-- TASKS FOR THIS EXERCISE --
a – In the forum post about lookup tables, by what factor did rolling custom code reduce the run-time?
b – Reproduce the part of the forum post about lookup tables starting with "Now, back to" and going on through "technique on steroids.".

Code: Select all
#include <array>
int f1(int num) {
static std::array<long, 10> mult {
0, 100000000, 10000000, 1000000, 100000, 10000, 1000, 100, 10, 1};
return mult[num];
}
int f2(int num)
{
static long mult[] = {
0, 100000000, 10000000, 1000000, 100000, 10000, 1000, 100, 10, 1};
return mult[num];
}
Code: Select all
f1(int):
movsx rdi, edi
mov rax, QWORD PTR f1(int)::mult[0+rdi*8]
ret
f2(int):
movsx rdi, edi
mov rax, QWORD PTR f2(int)::mult[0+rdi*8]
ret
f2(int)::mult:
.quad 0
.quad 100000000
.quad 10000000
.quad 1000000
.quad 100000
.quad 10000
.quad 1000
.quad 100
.quad 10
.quad 1
f1(int)::mult:
.quad 0
.quad 100000000
.quad 10000000
.quad 1000000
.quad 100000
.quad 10000
.quad 1000
.quad 100
.quad 10
.quad 1
When someone says, why can't I use macro, pointers, hand-rolled data-structures, etc. You can (I'll come to that in a moment), but really only as a last resort or with really good reason. Frankly, the world is full of buggy code. Please don't contribute to it. Be safe first, measure second, and use the sharp knives when necessary.
Now, back to using the sharp knives... Yes, I am guilty playing with knives, but I try to only bring them out when necessary. If you look at some of my code on GitHub, you will see that I have used macros, for example, but only because there is no alternative. See https://github.com/tonywalker1/stuff/bl ... xception.h.
If you are curious about the code above, I am using a library function that is slower than I need. I rolled my own to shave a factor of 10 of the run-time. One of the tricks in my toolbox is to use lookup tables for special circumstances. Lookups are always constant time and often faster than other techniques (assuming small tables, big enough caches, etc.). That is what the code above prototypes. By the way, CPUs used to (and I think still do) speed division and multiplication via lookup tables. Also, checkout FPGAs for that technique on steroids.
I hope this helps...

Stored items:
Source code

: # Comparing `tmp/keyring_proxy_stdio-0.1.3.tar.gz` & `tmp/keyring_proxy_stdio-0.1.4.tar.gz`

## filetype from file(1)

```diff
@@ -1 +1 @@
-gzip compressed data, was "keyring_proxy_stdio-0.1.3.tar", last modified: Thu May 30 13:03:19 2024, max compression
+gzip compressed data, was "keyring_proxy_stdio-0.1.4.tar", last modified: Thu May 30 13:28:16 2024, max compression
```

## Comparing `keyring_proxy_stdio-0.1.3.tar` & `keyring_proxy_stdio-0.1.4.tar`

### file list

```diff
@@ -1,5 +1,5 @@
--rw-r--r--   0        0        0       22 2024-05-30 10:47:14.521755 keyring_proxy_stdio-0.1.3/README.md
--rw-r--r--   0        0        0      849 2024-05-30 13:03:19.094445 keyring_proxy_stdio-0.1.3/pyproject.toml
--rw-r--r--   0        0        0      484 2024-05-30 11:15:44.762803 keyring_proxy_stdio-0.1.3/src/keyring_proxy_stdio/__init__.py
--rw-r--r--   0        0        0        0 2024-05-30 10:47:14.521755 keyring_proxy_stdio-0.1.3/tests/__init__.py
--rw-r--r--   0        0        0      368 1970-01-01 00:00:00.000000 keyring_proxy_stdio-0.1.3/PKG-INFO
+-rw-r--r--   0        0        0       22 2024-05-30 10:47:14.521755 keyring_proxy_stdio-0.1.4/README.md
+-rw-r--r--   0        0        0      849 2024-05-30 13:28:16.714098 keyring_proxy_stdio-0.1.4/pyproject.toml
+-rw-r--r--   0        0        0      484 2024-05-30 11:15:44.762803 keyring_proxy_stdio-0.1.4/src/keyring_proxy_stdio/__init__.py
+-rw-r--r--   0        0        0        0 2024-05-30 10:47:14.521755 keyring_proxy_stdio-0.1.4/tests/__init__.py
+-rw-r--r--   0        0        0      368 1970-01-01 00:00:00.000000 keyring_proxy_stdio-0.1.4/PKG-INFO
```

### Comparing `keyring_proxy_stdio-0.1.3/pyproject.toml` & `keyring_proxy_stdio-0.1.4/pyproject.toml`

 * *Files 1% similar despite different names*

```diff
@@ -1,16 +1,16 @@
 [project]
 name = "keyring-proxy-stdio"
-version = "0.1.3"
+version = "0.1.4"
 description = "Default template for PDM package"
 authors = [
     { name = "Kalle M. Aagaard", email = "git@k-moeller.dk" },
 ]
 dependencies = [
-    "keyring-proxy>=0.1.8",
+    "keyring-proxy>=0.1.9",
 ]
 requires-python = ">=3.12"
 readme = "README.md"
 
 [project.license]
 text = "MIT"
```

-- TASK-BY-TASK ANSWERS --
a – By a factor of 10.

b –
Now, back to using the sharp knives... Yes, I am guilty playing with knives, but I try to only bring them out when necessary. If you look at some of my code on GitHub, you will see that I have used macros, for example, but only because there is no alternative. See https://github.com/tonywalker1/stuff/bl ... xception.h.
If you are curious about the code above, I am using a library function that is slower than I need. I rolled my own to shave a factor of 10 of the run-time. One of the tricks in my toolbox is to use lookup tables for special circumstances. Lookups are always constant time and often faster than other techniques (assuming small tables, big enough caches, etc.). That is what the code above prototypes. By the way, CPUs used to (and I think still do) speed division and multiplication via lookup tables. Also, checkout FPGAs for that technique on steroids.